Sentirse uno mismo. Esta extensión de piel que llamo “yo”, esta mirada que revierte en oscuros socavones de la memoria, estos hábitos, estas letras, estos derechos, estas obligaciones, estos silencios cultivados a la vera de dos palabras y un interrogante, esta reflexión incesante, esta paz que no encuentro ni en mí, ni en tí, ni en la guerra civil interna del país, este que soy y que se sabe aquel. Aquel roble que pervive para siempre en el patio cósmico de mi infancia, aquella mecedora con el reflejo de la silueta de mi abuela proyectado en la pared de la terraza, aquel temblor de todas las cosas cuando llegaba diciembre con su ventolera, aquel barco pirata de juguete navegando eterno en la pileta del jardín, aquel que fui y que sigo siendo, el que espera, viejo Bob Dylan, que la respuesta la traiga el viento.

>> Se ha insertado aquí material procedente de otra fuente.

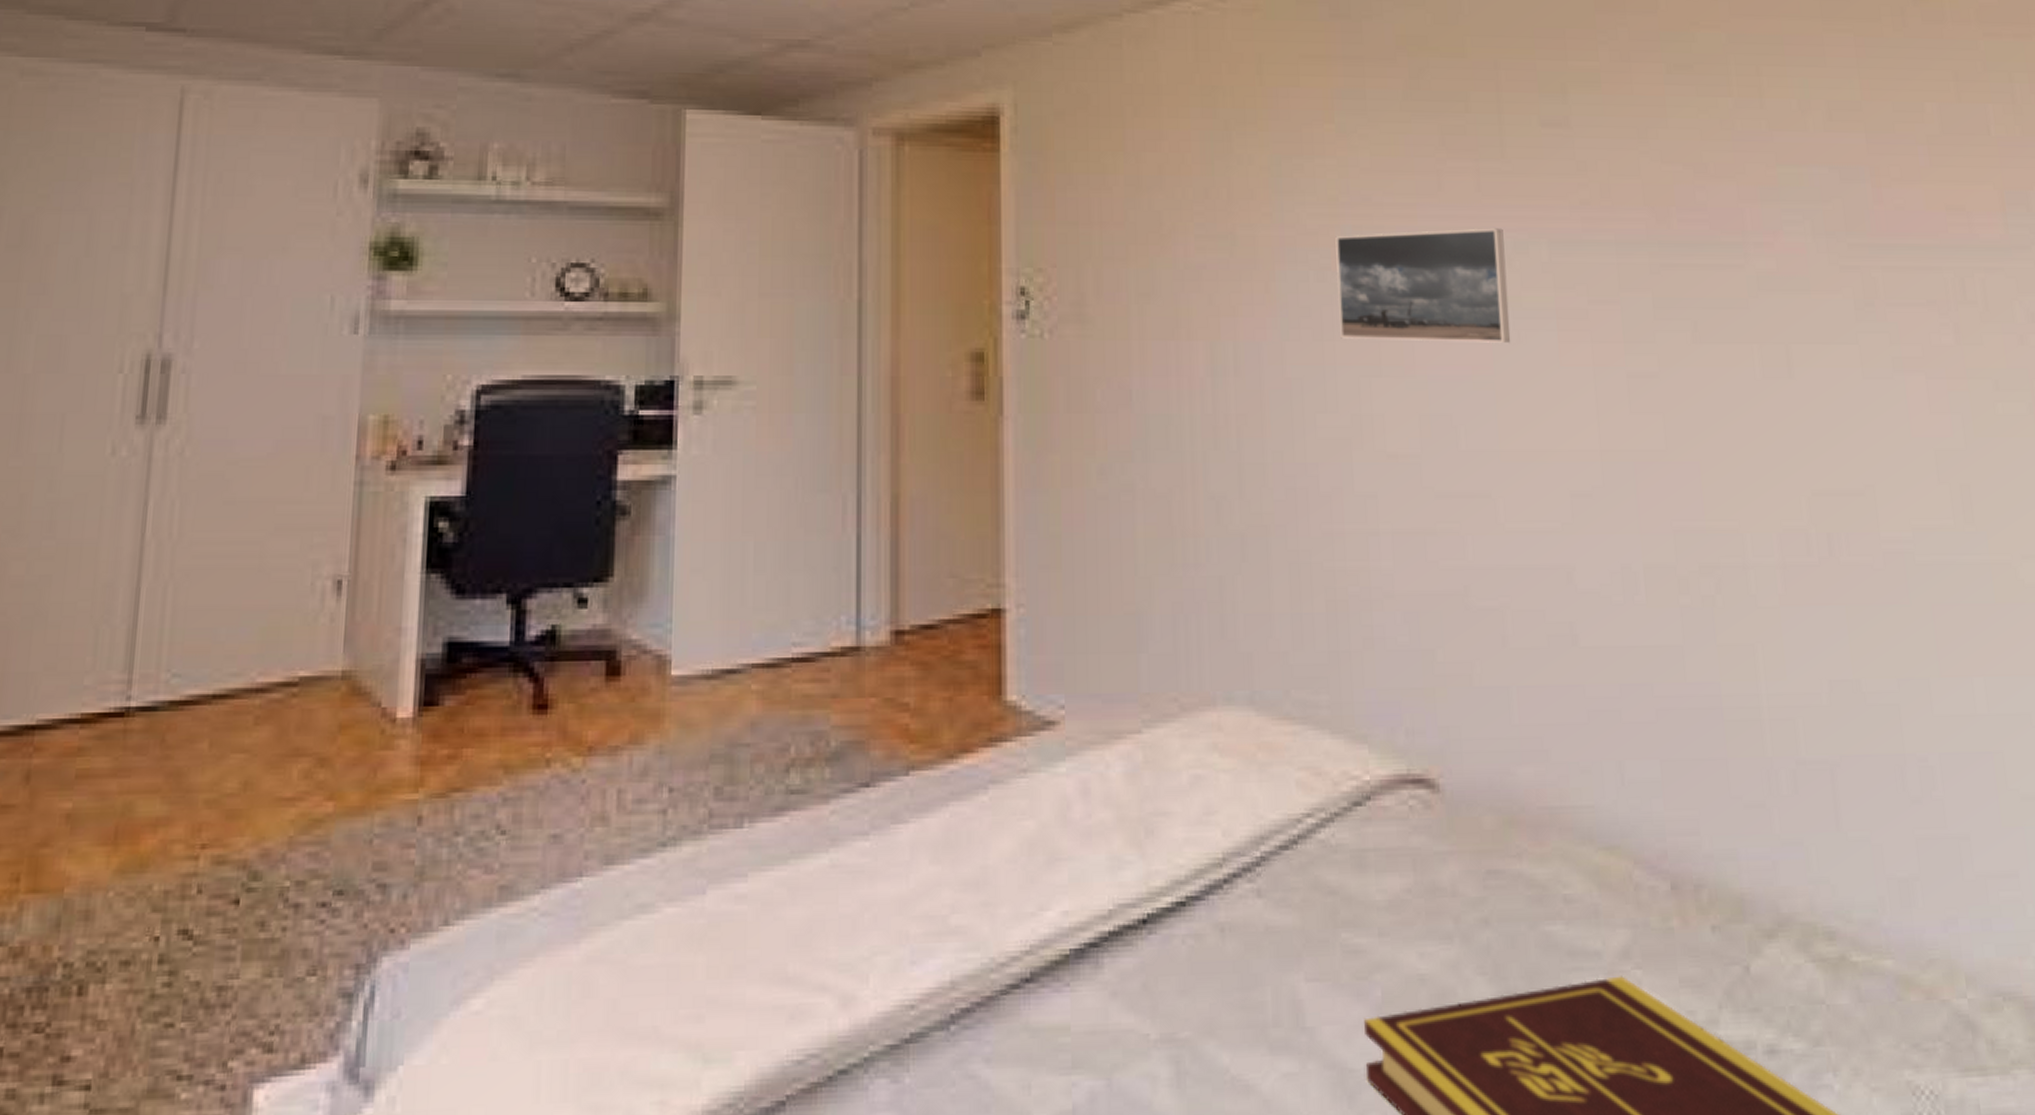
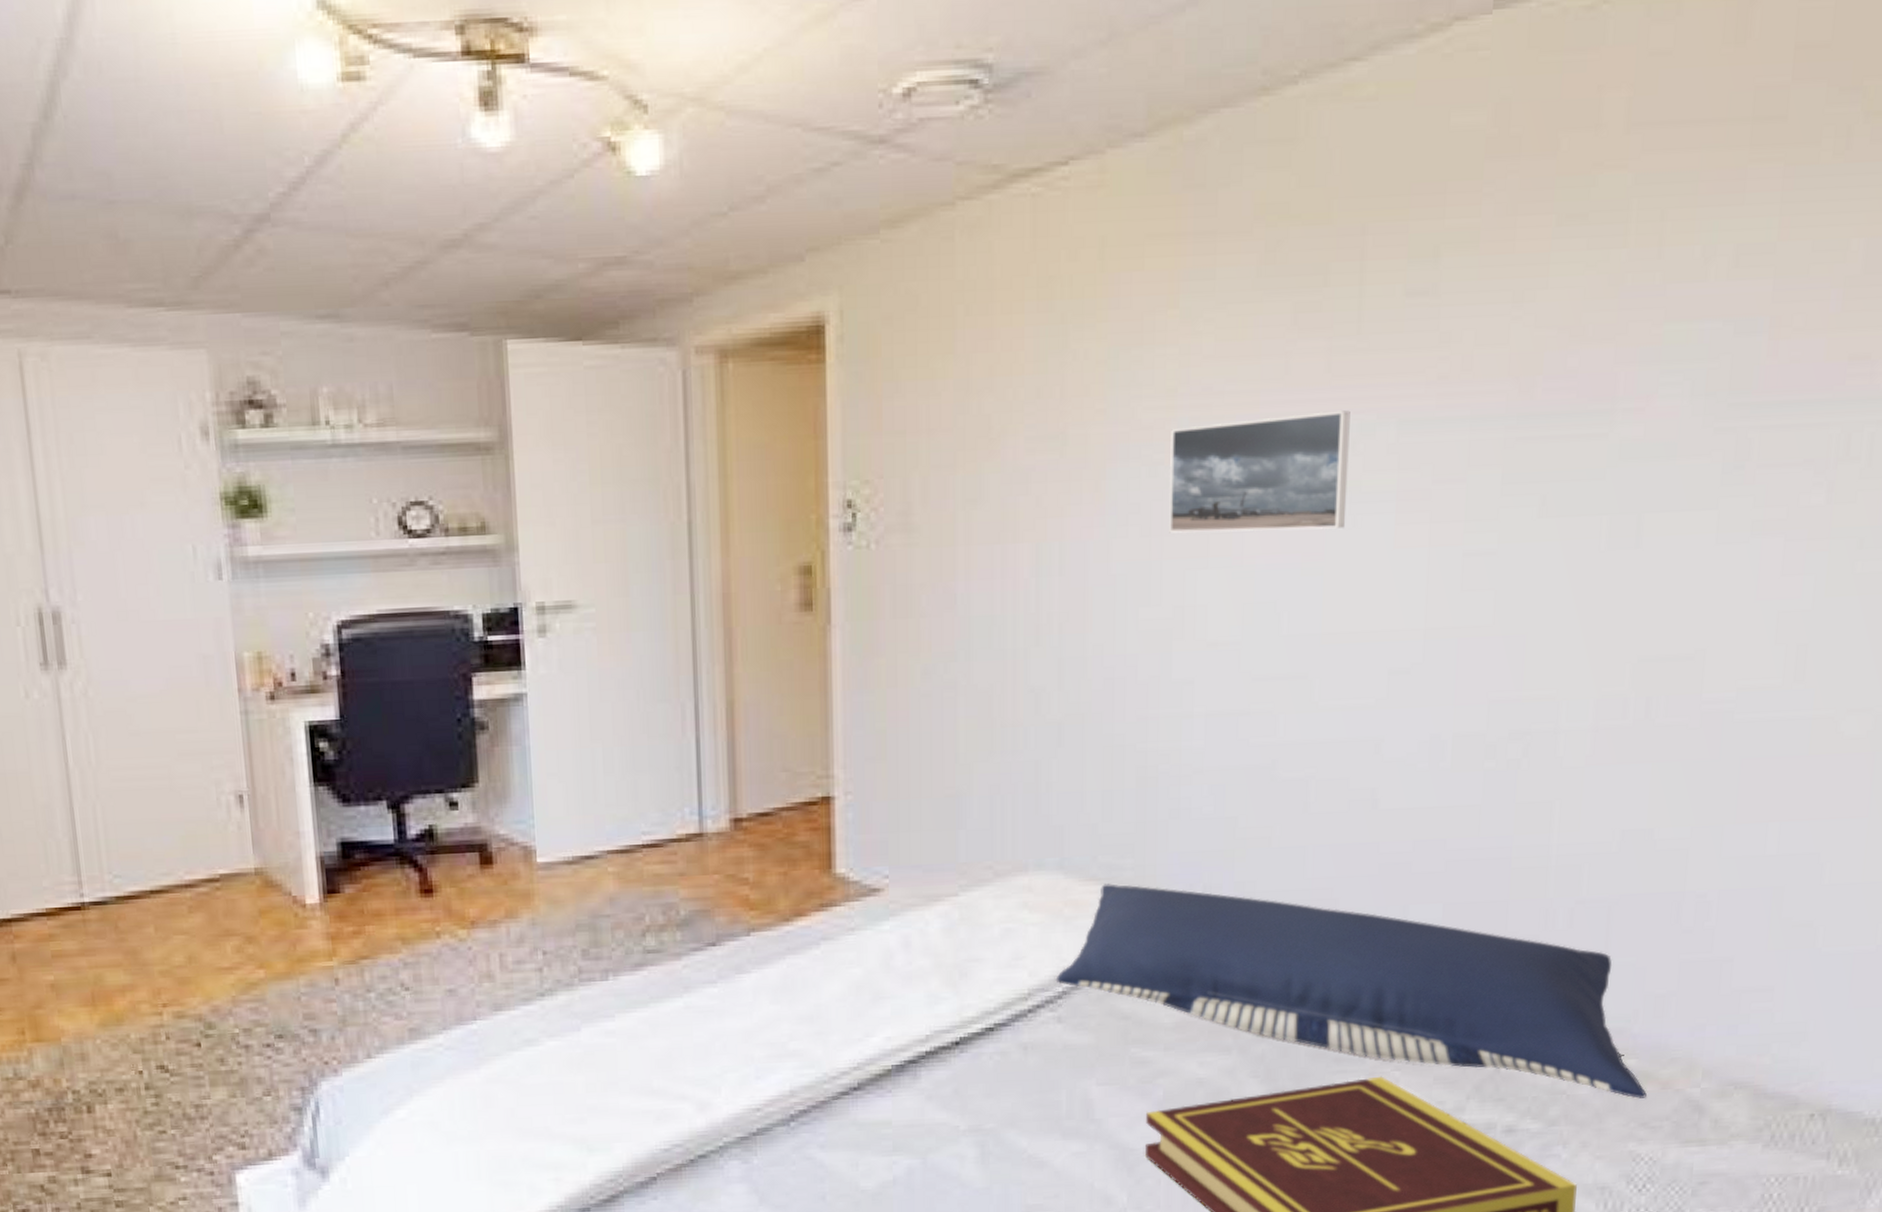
pillow: none [1252,724,1912,1011] -> present [1055,883,1647,1099]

Sentir al otro. La soledad de mi padre en la noche sin puertas, sus bigotes milimétricos y su cabello engominado, que me recordaban a Mandrake El Mago, la cabellera roja de mi madre, que caía como una cascada sobre mi rostro de cinco años mientras leía: “cultivo una rosa blanca, en junio como en enero, para el amigo sincero…” Las gotas de sudor sobre la piel pecosa de la alemanita rubia que me acompañaba en las últimas bancas del bus del Jardín Infantil Alemán, la señorita Socorro dibujando el mapa de Colombia, Frau Bernhardt moviendo los títeres tras un teatrino de madera, la brisa exacta de una tarde de viernes a comienzos de los años sesenta, mientras Bob Dylan cantaba Like a Rolling Stone, y yo le robaba un beso a Lizette detrás de la puerta, las nubes que vi pasar por tus ojos la otra tarde, como si fueras una obra de René Magritte, el desguace del crepúsculo barranquillero, el irredimible rostro apócrifo que ostenta el presidente Santos, la ira adictiva en los ojos de Uribe, la fragilidad de Francisco Santos, su vulnerable candidez, la ‘mala vibra’, la hipocresía asfixiante del “cómo vas”, ese aroma psiquiátrico que emana de tanta gente en esta sociedad enferma que no fue educada en lo sensible.

Sentir el mundo. Las iguanas en el parque, apacibles, tiernas, hermosas. Esa mujer que pasa con un paraguas bajo la lluvia y se pierde en los umbrales de la melancolía, el alféizar de la ventana donde un pájaro hace su arribo instantáneo, las reverberaciones terroríficas del mediodía barranquillero, la mansedumbre bucólica de una hamaca en alguna finca extraviada en las bellas sabanas de Córdoba, el andar erótico y displicente de Blanca y Mimí, las gatas de San Andresito; las pinturas religiosas de San Nicolás de Tolentino, que han redimido tantas mañanas de mi búsqueda; el mar, claro, la mar abriéndose en la tarde a la sed infinita de la mirada que jamás la abarca, porque es mujer y eterna, esta ciudad sin arte ni poesía que uno ha aprendido a amar desde el arte, con poesía y corazón de niño.

Sentir, no tanto pensar desde el ego, ni formular diagnósticos vanidosos, que eso separa más. La vida es otra cosa y la paz está en otra parte. Ambas te encuentran, y te abrazan, en el alma que he puesto en estas palabras. Lo demás, Bob Dylan, viene volando en el viento.